**Stated goal**
Can you format every line of the entries below as a Markdown table with the columns Row and Text, numbering the lines and skipping blank ones? Leave the pictures out of your answer.

====

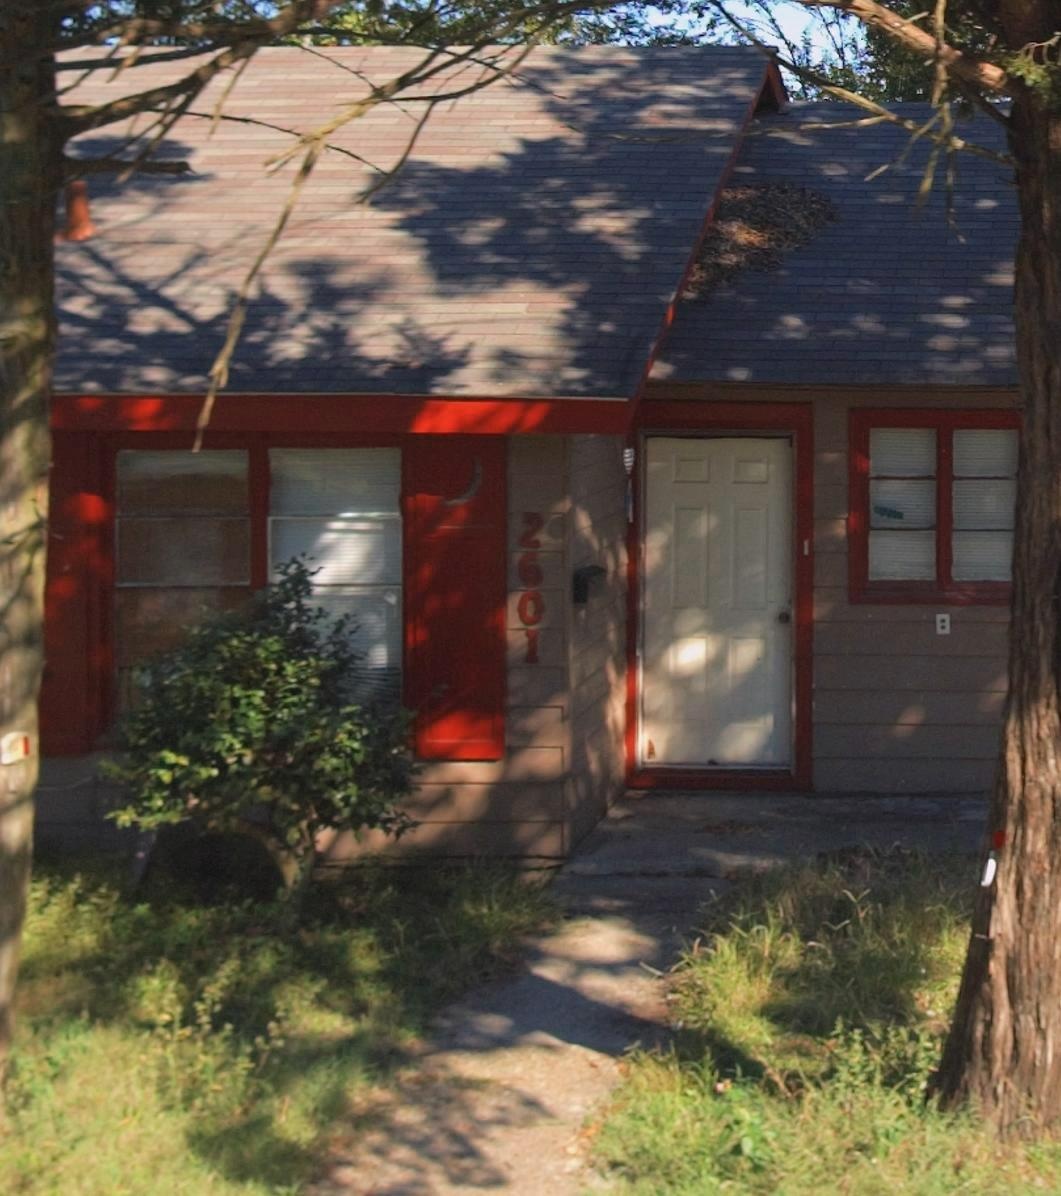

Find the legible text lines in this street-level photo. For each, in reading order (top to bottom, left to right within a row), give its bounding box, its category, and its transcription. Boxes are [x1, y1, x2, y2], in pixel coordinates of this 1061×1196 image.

[513, 508, 549, 666] StreetNumber: 2601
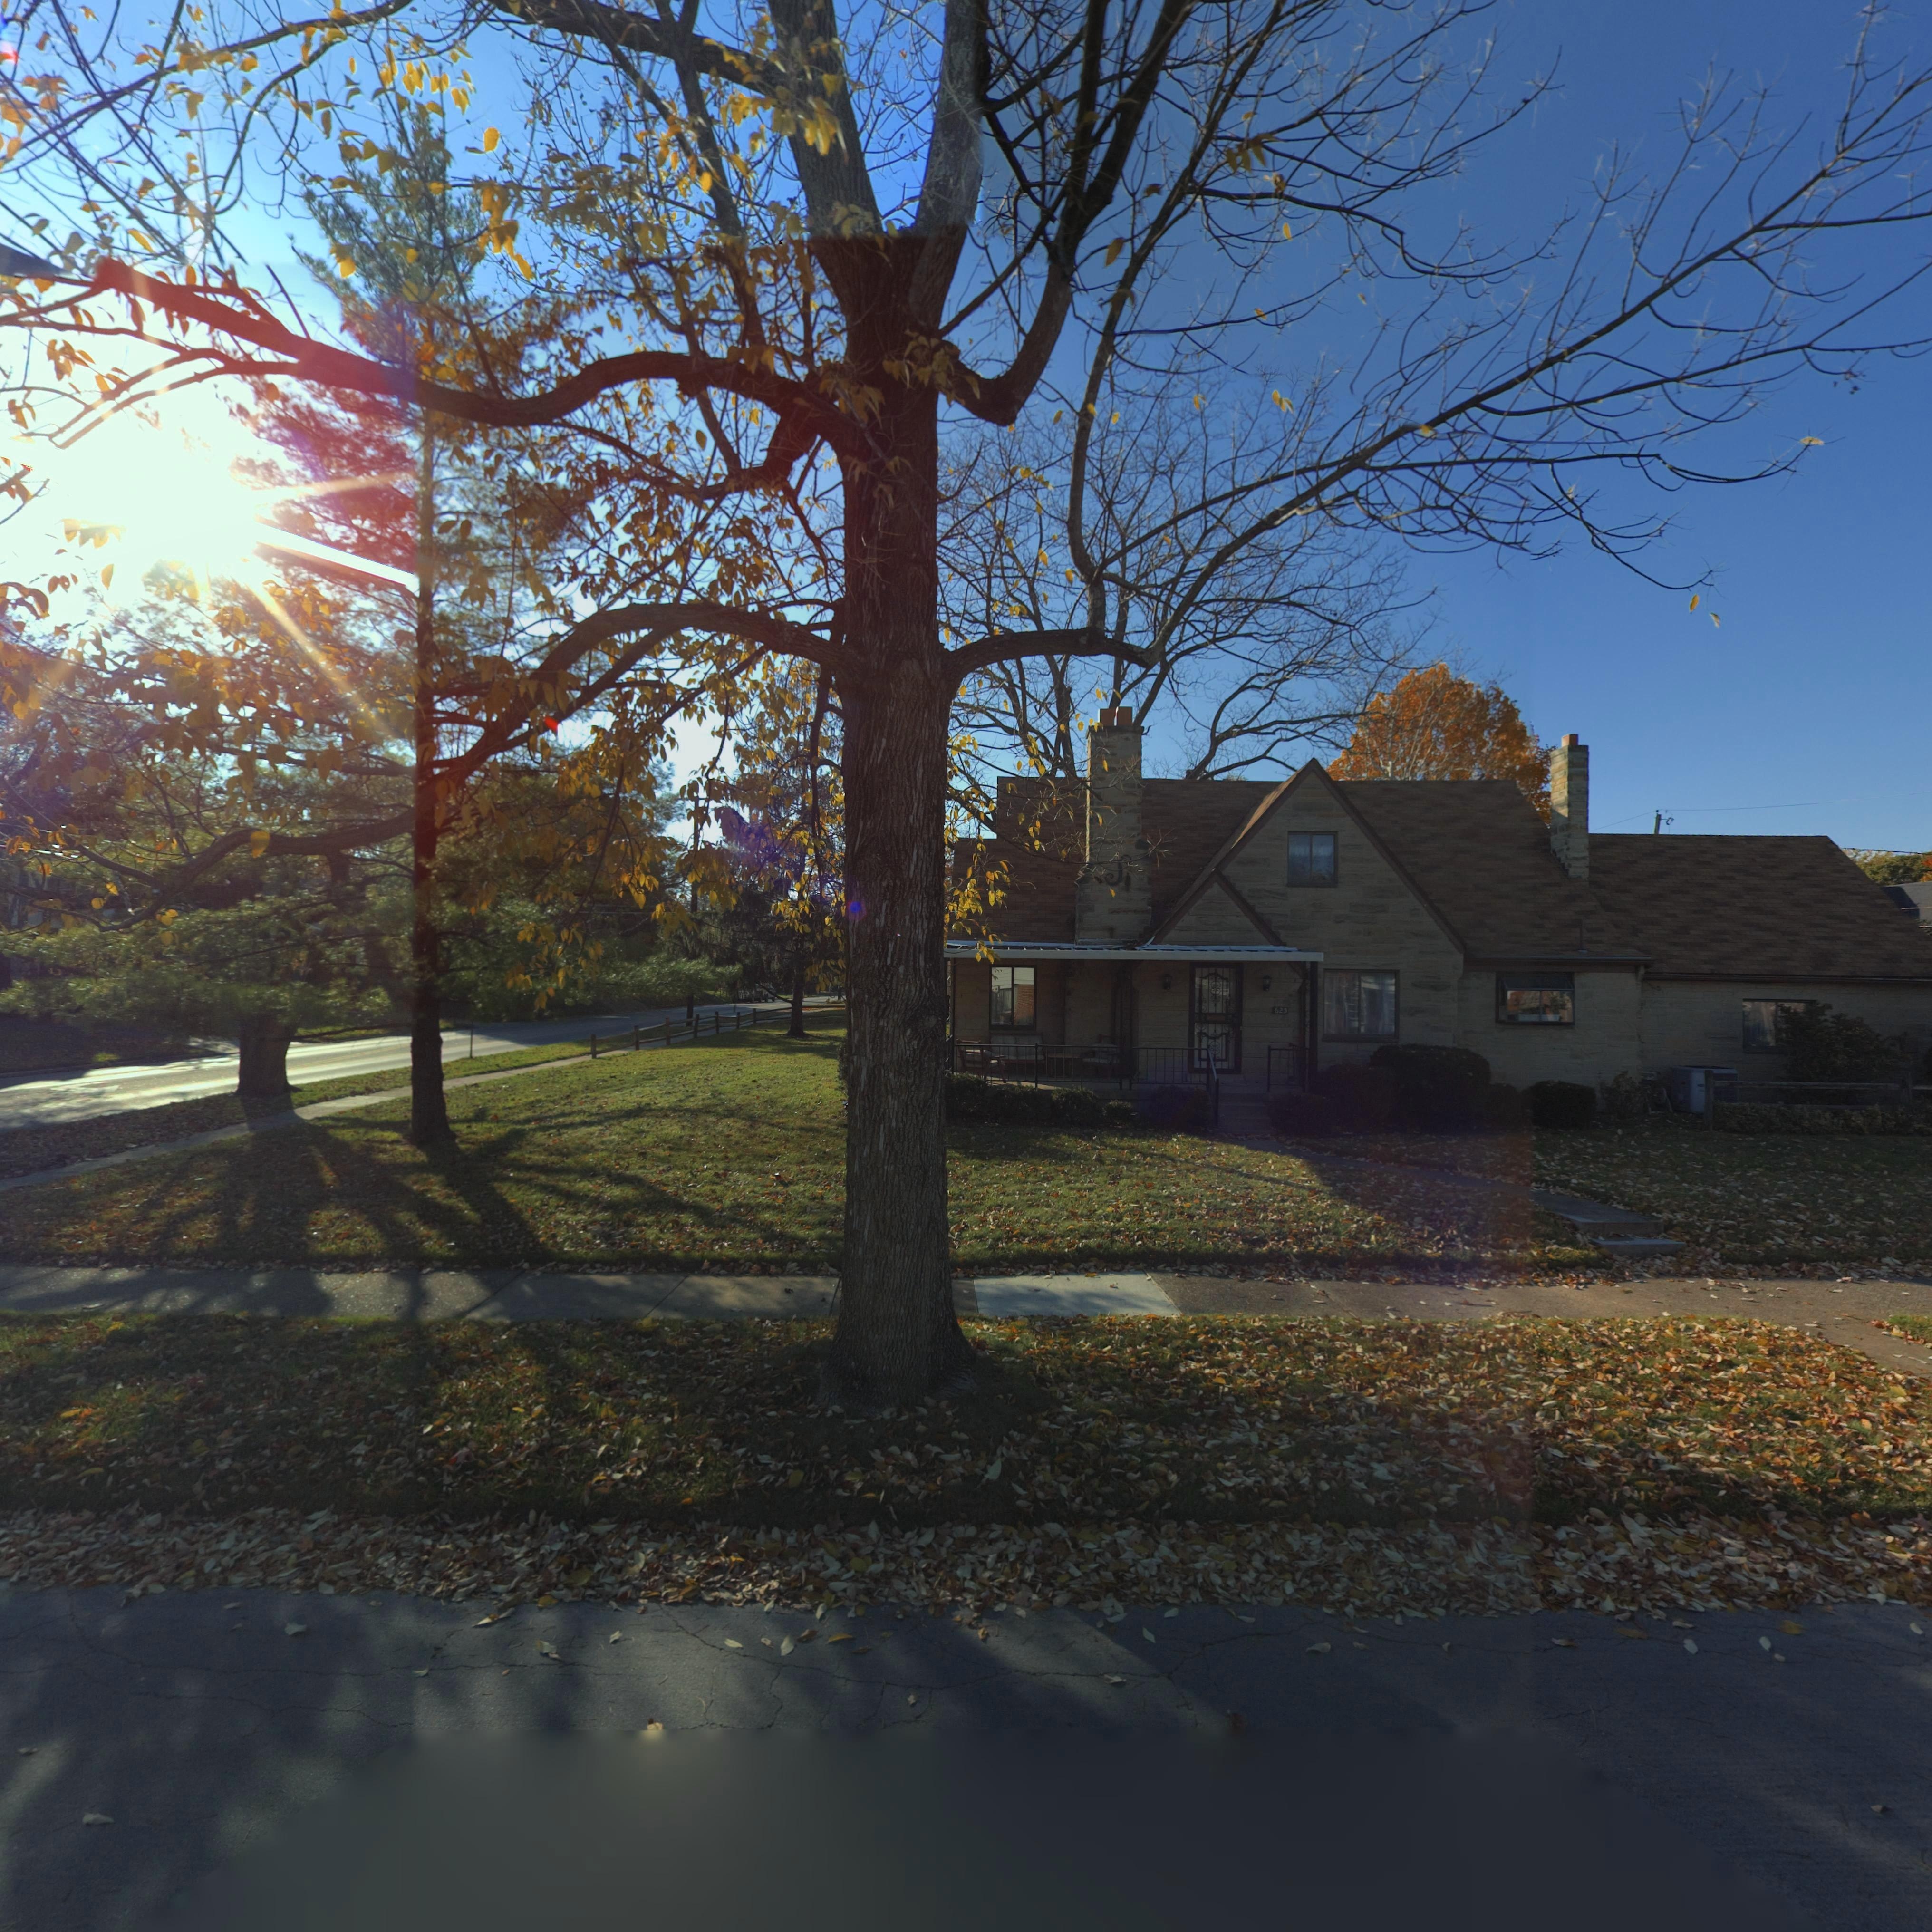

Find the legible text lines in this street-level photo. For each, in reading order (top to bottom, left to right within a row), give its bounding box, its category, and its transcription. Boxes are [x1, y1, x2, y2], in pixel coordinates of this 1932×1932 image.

[1274, 1007, 1287, 1014] StreetNumber: 625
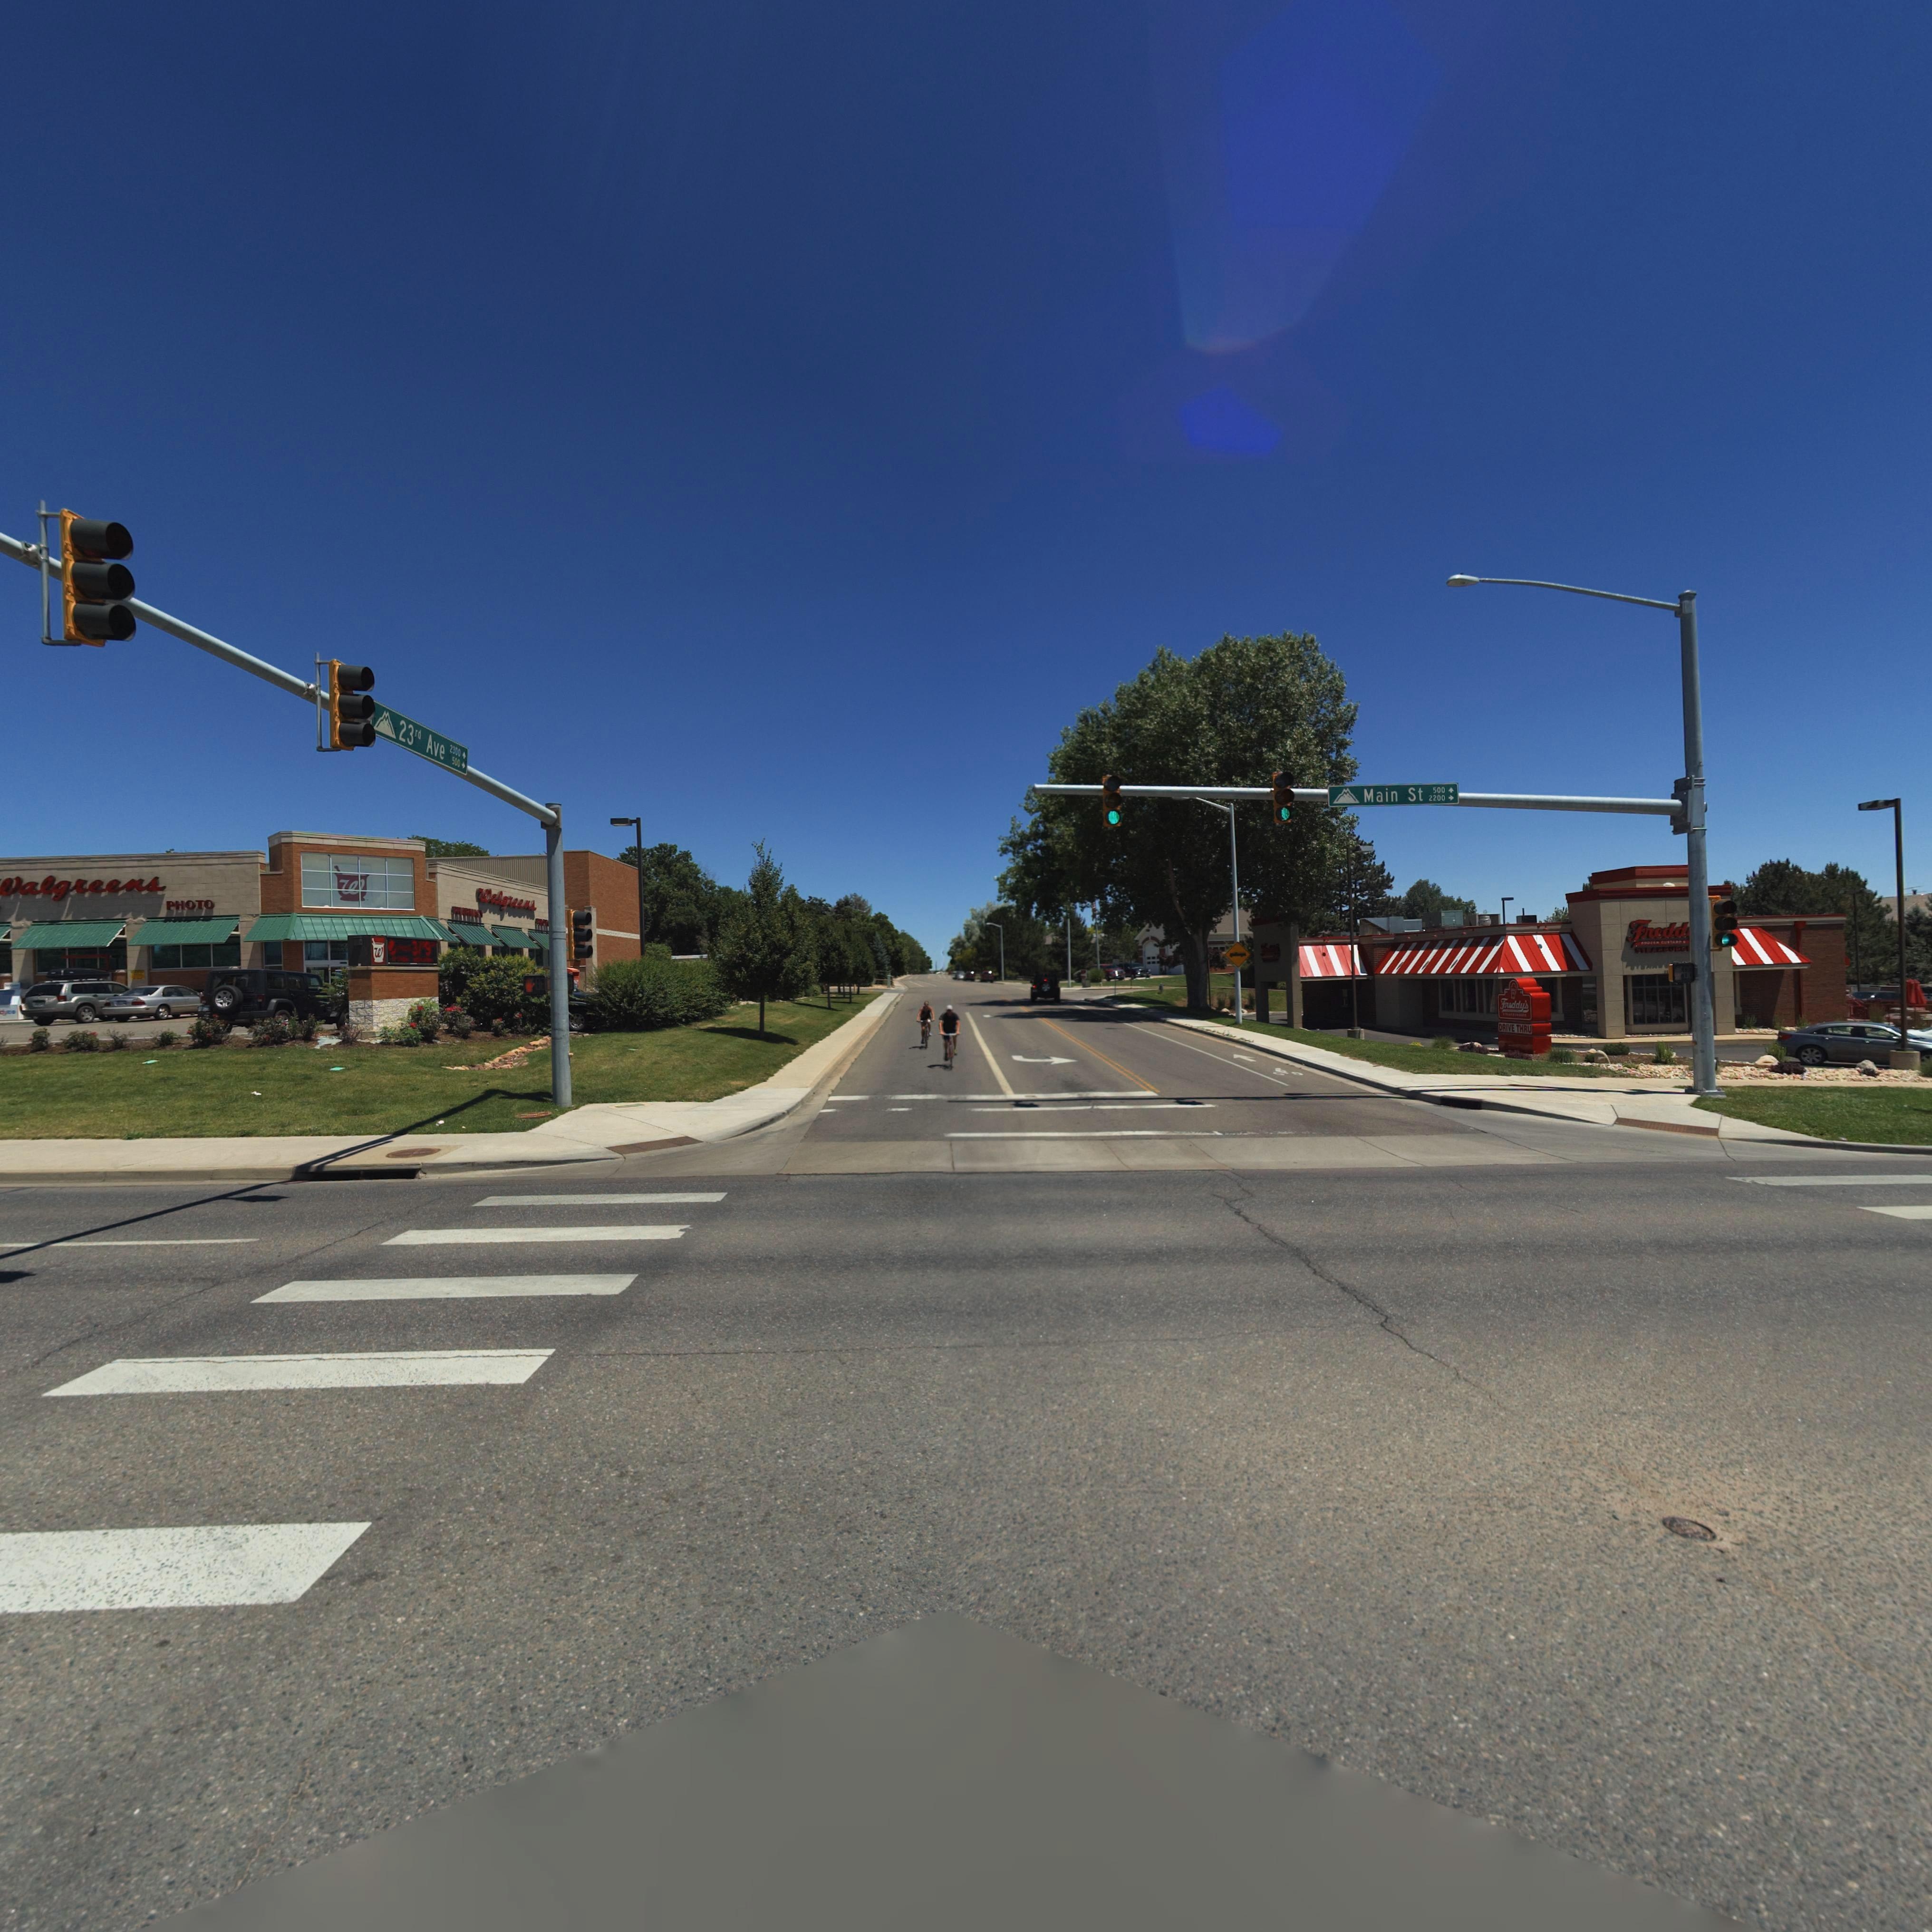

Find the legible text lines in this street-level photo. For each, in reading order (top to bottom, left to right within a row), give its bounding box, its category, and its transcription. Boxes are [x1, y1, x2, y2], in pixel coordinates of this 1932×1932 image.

====

**The reply**
| Row | Text |
|---|---|
| 1 | Find the legible text lines in this street-level photo. For each, in reading order (top to bottom, left to right within a row), give its bounding box, its category, and its transcription. Boxes are [x1, y1, x2, y2], in pixel coordinates of this 1061×1196 image. |
| 2 | [513, 508, 549, 666] StreetNumber: 2601 |
| 3 | Find the legible text lines in this street-level photo. For each, in reading order (top to bottom, left to right within a row), give its bounding box, its category, and its transcription. Boxes are [x1, y1, x2, y2], in pixel coordinates of this 1932×1932 image. |
| 4 | [1274, 1007, 1287, 1014] StreetNumber: 625 |
| 5 | Find the legible text lines in this street-level photo. For each, in reading order (top to bottom, left to right within a row), give its bounding box, its category, and its transcription. Boxes are [x1, y1, x2, y2], in pixel coordinates of this 1932×1932 image. |